What is required:
All entries are to be transcribed verbatim, but images are not carried over.

Input for this task:
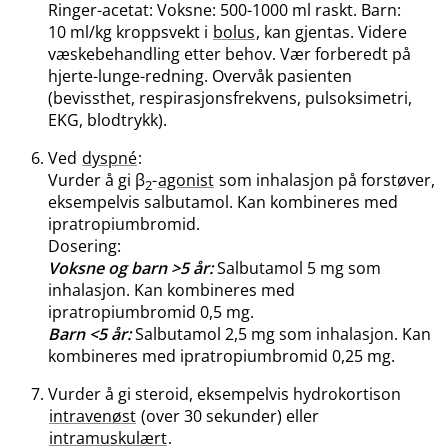
Ringer-acetat: Voksne: 500-1000 ml raskt. Barn:
10 ml/kg kroppsvekt i
bolus
, kan gjentas. Videre
væskebehandling etter behov. Vær forberedt på
hjerte-lunge-redning. Overvåk pasienten
(bevissthet, respirasjonsfrekvens, pulsoksimetri,
EKG, blodtrykk).
Ved
dyspné
:
Vurder å gi β
-
agonist
som inhalasjon på forstøver,
2
eksempelvis salbutamol. Kan kombineres med
ipratropiumbromid.
Dosering:
Voksne og barn >5 år:
Salbutamol 5 mg som
inhalasjon. Kan kombineres med
ipratropiumbromid 0,5 mg.
Barn <5 år:
Salbutamol 2,5 mg som inhalasjon. Kan
kombineres med ipratropiumbromid 0,25 mg.
Vurder å gi steroid, eksempelvis hydrokortison
intravenøst
(over 30 sekunder) eller
intramuskulært
.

Expected answer:
Ringer-acetat: Voksne: 500-1000 ml raskt. Barn:
10 ml/kg kroppsvekt i
bolus
, kan gjentas. Videre
væskebehandling etter behov. Vær forberedt på
hjerte-lunge-redning. Overvåk pasienten
(bevissthet, respirasjonsfrekvens, pulsoksimetri,
EKG, blodtrykk).
Ved
dyspné
:
Vurder å gi β
-
agonist
som inhalasjon på forstøver,
2
eksempelvis salbutamol. Kan kombineres med
ipratropiumbromid.
Dosering:
Voksne og barn >5 år:
Salbutamol 5 mg som
inhalasjon. Kan kombineres med
ipratropiumbromid 0,5 mg.
Barn <5 år:
Salbutamol 2,5 mg som inhalasjon. Kan
kombineres med ipratropiumbromid 0,25 mg.
Vurder å gi steroid, eksempelvis hydrokortison
intravenøst
(over 30 sekunder) eller
intramuskulært
.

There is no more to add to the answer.